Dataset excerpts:
-.-.-
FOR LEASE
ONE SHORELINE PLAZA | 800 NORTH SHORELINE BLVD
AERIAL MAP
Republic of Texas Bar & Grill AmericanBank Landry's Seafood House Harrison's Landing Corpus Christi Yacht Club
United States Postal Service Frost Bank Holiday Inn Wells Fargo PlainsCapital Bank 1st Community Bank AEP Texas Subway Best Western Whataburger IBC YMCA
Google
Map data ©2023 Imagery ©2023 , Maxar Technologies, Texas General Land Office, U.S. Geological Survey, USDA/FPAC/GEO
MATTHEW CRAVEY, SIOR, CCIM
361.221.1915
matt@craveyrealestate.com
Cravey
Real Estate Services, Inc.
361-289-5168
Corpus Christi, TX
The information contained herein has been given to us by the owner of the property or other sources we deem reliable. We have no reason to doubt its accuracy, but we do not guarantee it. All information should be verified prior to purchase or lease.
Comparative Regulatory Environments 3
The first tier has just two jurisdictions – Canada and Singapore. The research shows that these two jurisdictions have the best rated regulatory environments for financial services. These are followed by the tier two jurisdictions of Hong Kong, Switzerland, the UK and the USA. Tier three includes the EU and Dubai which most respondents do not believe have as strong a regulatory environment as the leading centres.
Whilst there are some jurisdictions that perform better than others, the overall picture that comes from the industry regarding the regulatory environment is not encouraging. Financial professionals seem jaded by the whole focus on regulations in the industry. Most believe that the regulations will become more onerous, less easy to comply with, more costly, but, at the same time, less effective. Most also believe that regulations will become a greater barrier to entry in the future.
-.-.-
TASK
Each line from the one that includes "matt@craveyrealestate.com" down to the close of the records above is to be given again exactly, and no other line is to appear.

TASK OUTPUT
matt@craveyrealestate.com
Cravey
Real Estate Services, Inc.
361-289-5168
Corpus Christi, TX
The information contained herein has been given to us by the owner of the property or other sources we deem reliable. We have no reason to doubt its accuracy, but we do not guarantee it. All information should be verified prior to purchase or lease.
Comparative Regulatory Environments 3
The first tier has just two jurisdictions – Canada and Singapore. The research shows that these two jurisdictions have the best rated regulatory environments for financial services. These are followed by the tier two jurisdictions of Hong Kong, Switzerland, the UK and the USA. Tier three includes the EU and Dubai which most respondents do not believe have as strong a regulatory environment as the leading centres.
Whilst there are some jurisdictions that perform better than others, the overall picture that comes from the industry regarding the regulatory environment is not encouraging. Financial professionals seem jaded by the whole focus on regulations in the industry. Most believe that the regulations will become more onerous, less easy to comply with, more costly, but, at the same time, less effective. Most also believe that regulations will become a greater barrier to entry in the future.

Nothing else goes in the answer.